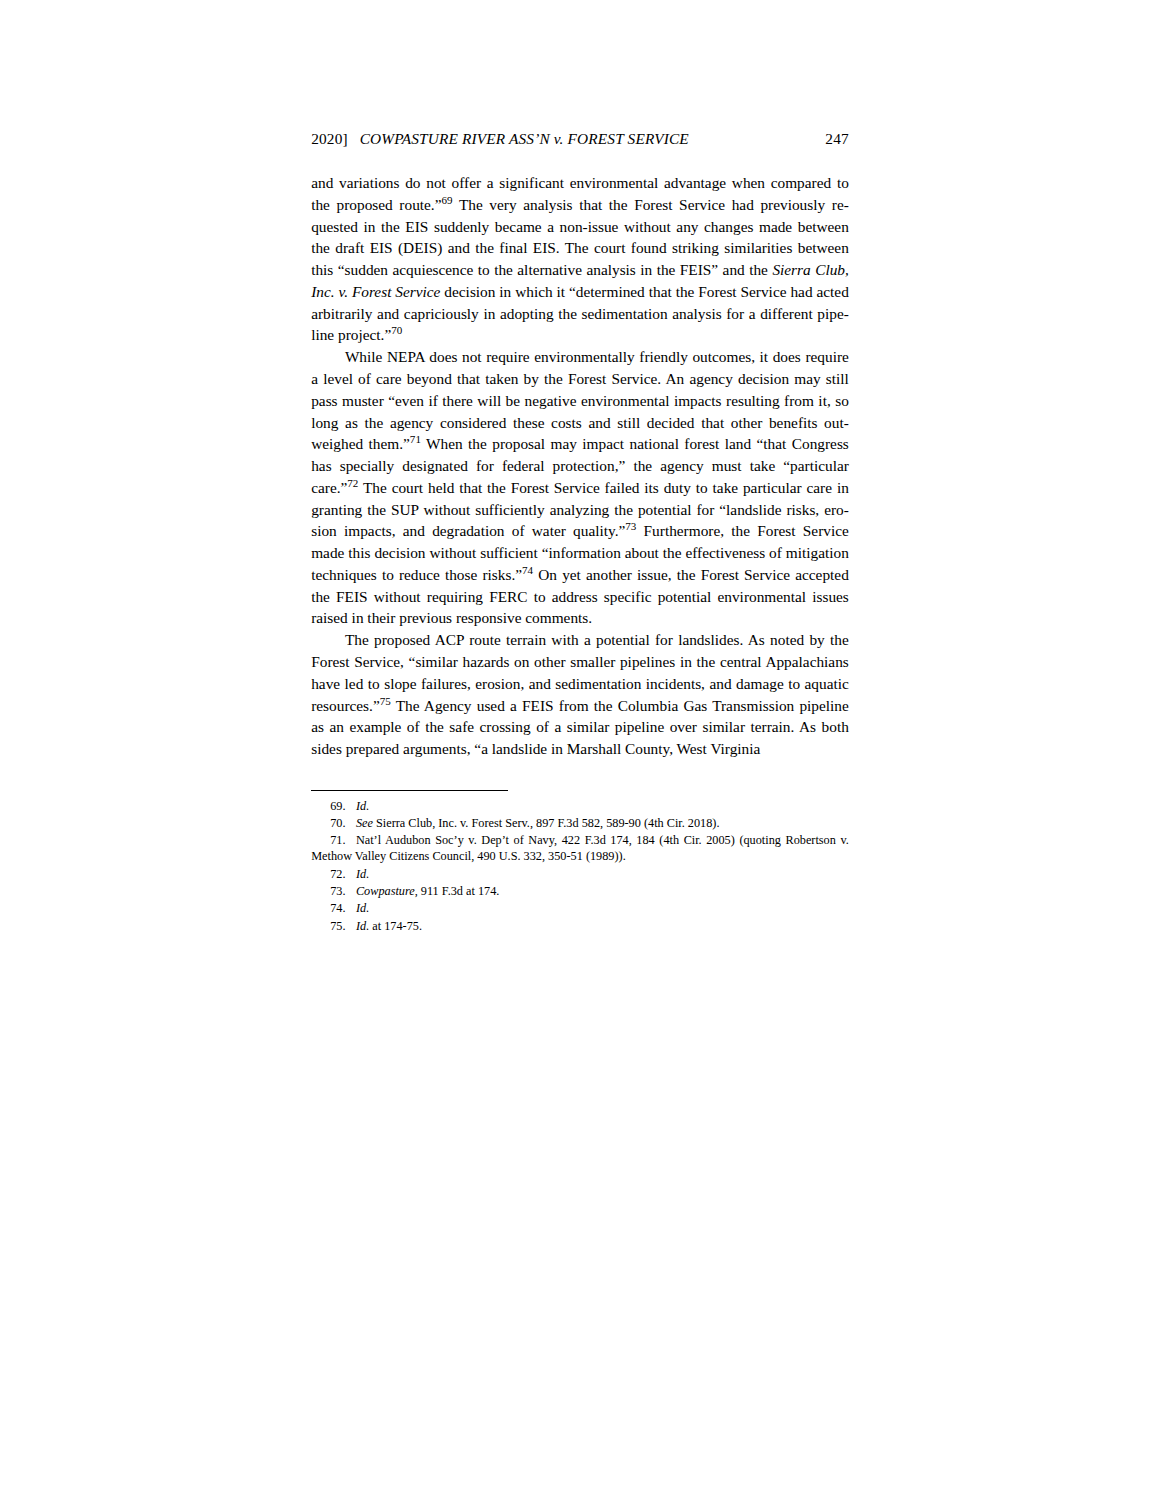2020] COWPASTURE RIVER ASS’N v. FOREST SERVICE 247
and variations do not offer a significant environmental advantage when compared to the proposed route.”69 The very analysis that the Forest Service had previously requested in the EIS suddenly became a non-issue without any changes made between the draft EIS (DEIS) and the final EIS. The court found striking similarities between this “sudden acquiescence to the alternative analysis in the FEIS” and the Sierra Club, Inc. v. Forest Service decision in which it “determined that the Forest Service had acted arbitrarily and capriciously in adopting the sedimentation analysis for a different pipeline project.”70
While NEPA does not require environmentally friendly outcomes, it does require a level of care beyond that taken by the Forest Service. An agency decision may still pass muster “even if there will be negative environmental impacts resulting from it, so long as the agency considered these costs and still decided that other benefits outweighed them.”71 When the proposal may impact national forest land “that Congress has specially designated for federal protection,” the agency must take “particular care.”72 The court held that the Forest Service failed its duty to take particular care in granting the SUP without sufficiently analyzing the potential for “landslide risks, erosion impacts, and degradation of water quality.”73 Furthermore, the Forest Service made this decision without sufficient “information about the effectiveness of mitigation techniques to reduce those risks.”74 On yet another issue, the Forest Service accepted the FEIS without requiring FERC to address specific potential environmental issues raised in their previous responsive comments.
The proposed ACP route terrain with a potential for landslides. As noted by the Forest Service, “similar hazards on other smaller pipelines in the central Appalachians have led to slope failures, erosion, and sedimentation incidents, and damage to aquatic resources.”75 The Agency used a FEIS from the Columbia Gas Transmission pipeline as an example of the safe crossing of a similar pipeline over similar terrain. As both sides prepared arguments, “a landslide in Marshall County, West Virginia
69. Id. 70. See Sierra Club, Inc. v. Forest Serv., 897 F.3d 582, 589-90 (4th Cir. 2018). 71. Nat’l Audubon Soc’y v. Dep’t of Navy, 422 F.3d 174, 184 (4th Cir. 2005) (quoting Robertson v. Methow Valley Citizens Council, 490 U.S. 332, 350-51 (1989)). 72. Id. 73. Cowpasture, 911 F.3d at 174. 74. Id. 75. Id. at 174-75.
...
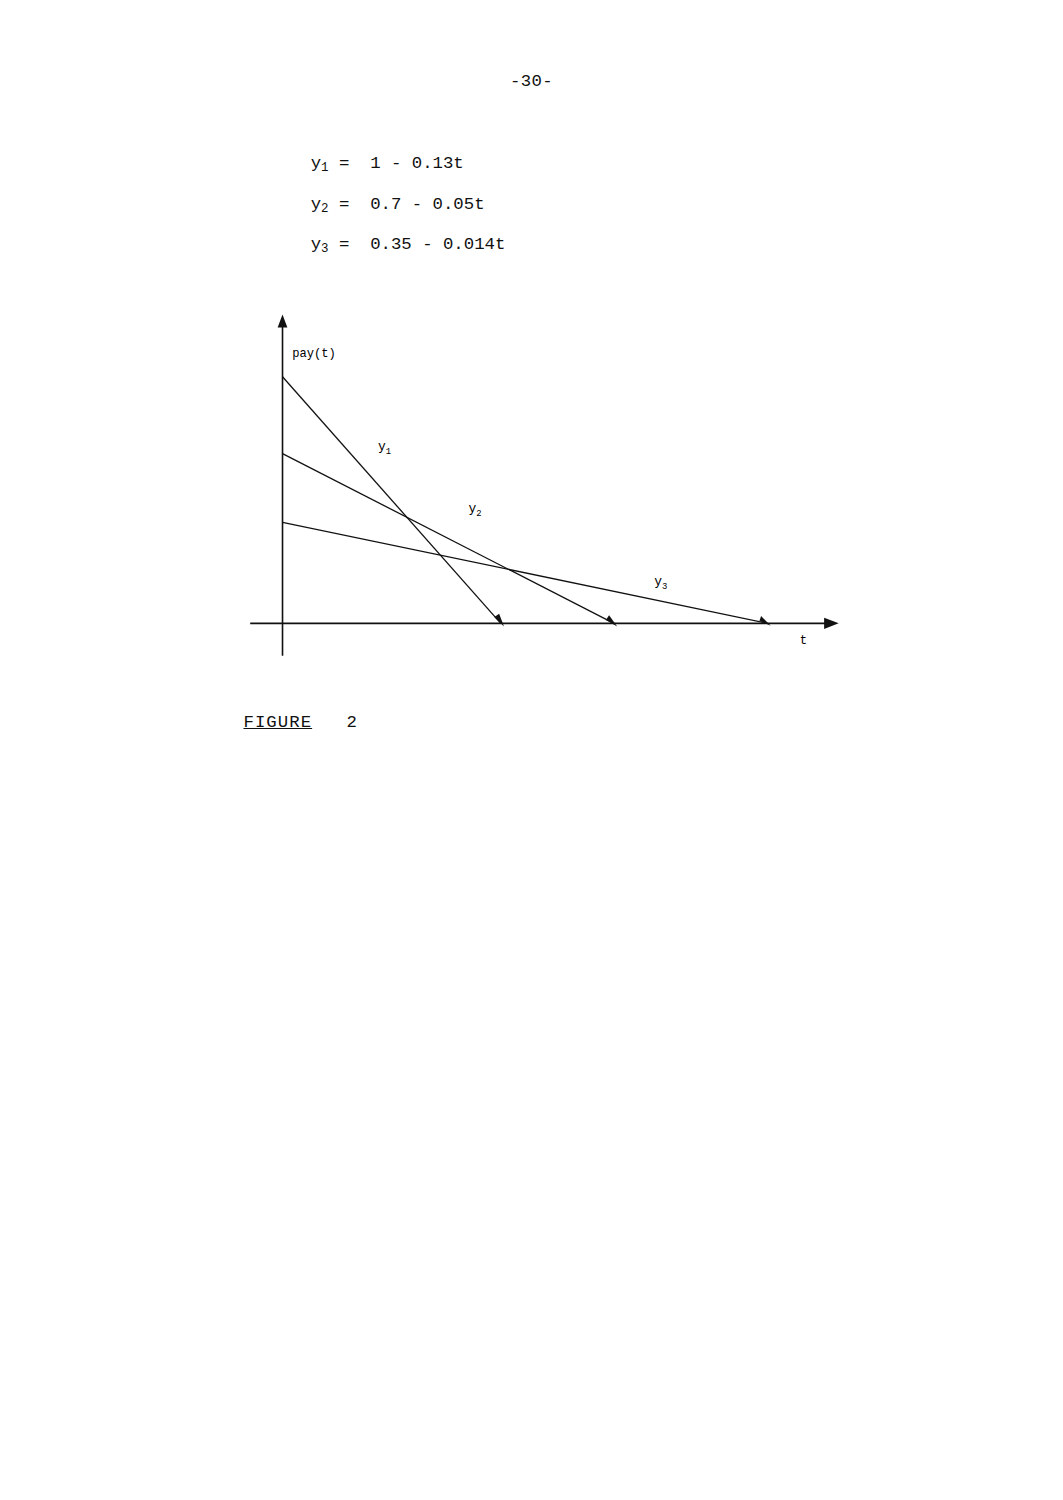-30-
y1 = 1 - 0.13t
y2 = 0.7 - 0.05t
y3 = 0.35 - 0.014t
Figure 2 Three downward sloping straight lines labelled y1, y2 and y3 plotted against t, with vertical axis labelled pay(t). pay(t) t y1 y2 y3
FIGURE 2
--
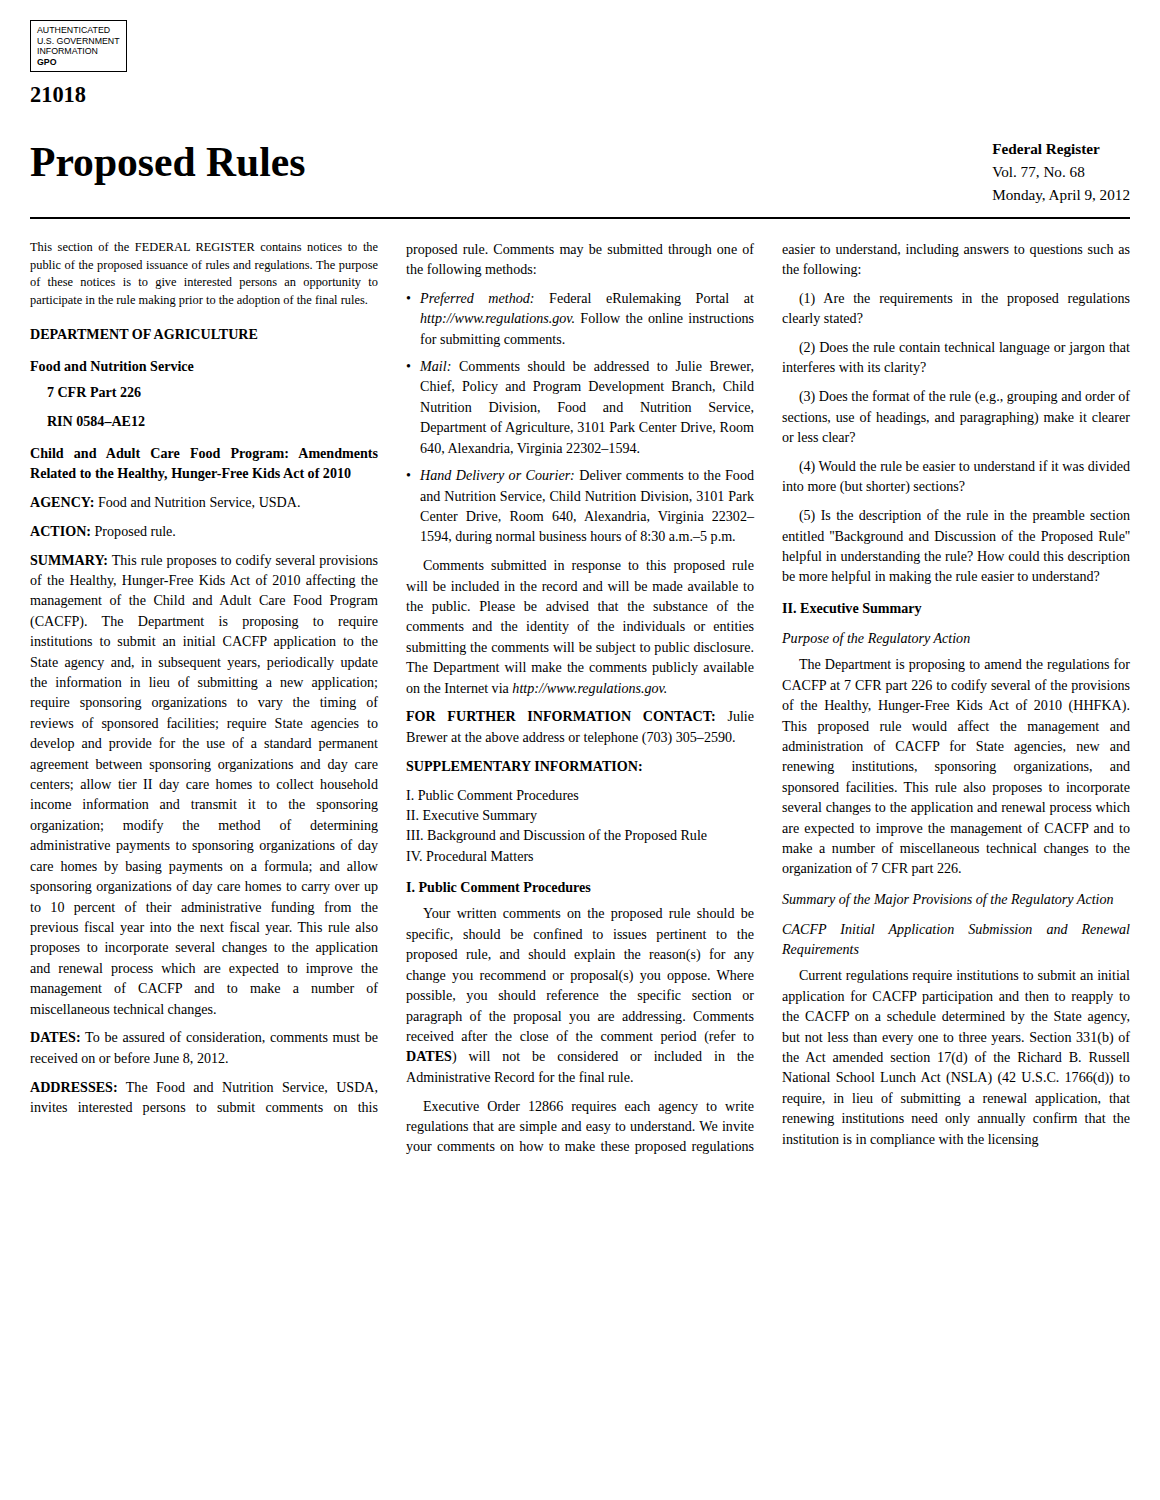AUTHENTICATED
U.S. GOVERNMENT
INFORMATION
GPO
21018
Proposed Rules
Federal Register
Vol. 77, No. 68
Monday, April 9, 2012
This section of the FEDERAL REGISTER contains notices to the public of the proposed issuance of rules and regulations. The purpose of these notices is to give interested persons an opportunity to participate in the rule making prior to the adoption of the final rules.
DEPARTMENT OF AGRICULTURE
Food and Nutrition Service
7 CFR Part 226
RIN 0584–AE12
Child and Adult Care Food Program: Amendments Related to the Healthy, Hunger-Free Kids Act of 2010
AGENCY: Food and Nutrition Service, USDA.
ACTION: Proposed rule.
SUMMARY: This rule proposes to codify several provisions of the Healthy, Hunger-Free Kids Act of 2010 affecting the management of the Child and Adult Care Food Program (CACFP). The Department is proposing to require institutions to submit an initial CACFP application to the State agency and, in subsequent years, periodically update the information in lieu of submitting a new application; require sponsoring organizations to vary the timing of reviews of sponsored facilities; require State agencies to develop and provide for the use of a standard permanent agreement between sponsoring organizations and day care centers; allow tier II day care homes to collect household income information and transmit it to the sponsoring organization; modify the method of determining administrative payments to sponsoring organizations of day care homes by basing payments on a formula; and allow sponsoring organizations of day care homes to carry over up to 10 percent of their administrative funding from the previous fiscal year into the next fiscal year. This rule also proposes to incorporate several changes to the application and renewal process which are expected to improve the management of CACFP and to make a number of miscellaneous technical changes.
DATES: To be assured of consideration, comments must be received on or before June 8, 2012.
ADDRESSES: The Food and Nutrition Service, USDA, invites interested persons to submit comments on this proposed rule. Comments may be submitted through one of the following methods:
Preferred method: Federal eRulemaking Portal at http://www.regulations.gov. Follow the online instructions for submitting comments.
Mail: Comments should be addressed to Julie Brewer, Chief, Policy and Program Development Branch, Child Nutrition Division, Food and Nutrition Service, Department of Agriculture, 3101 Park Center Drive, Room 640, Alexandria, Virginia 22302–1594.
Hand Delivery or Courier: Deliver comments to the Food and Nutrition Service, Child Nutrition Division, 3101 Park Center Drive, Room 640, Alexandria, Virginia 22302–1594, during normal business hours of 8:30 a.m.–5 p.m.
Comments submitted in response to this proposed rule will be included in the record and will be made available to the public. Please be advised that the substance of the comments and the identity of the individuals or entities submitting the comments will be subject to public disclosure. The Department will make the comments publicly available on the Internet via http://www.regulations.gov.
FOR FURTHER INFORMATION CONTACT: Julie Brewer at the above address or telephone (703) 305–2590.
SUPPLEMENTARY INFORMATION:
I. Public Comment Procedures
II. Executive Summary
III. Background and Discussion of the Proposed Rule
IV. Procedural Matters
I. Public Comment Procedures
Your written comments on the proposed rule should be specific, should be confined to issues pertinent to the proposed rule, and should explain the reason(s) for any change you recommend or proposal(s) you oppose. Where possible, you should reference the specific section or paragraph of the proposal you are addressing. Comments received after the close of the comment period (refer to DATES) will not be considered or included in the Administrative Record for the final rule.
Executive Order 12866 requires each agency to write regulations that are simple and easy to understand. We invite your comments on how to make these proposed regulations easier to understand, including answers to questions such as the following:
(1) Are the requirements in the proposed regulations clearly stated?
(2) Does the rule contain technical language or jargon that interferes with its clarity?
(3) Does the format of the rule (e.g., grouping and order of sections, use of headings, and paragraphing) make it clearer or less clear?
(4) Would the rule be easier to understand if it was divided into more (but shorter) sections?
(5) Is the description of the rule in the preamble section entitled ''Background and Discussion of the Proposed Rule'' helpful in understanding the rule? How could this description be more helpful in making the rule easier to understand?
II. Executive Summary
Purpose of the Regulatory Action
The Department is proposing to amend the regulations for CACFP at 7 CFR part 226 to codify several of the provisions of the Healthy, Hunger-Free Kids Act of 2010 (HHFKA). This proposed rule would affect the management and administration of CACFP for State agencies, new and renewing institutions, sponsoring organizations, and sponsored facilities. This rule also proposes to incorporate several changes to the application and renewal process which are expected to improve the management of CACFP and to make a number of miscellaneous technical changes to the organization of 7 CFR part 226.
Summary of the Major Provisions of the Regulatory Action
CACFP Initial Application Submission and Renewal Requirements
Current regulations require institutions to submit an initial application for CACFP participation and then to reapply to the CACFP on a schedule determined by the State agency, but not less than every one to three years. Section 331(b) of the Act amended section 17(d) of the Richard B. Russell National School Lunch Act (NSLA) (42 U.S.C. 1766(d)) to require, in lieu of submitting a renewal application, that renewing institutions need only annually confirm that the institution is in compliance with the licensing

Task prompt:
Transcribe each line of the data above, unaltered, from the one where "(4) Would the" appears to the one where "Purpose of the Regulatory Action" appears, inclusive of both.

Response:
(4) Would the rule be easier to understand if it was divided into more (but shorter) sections?
(5) Is the description of the rule in the preamble section entitled ''Background and Discussion of the Proposed Rule'' helpful in understanding the rule? How could this description be more helpful in making the rule easier to understand?
II. Executive Summary
Purpose of the Regulatory Action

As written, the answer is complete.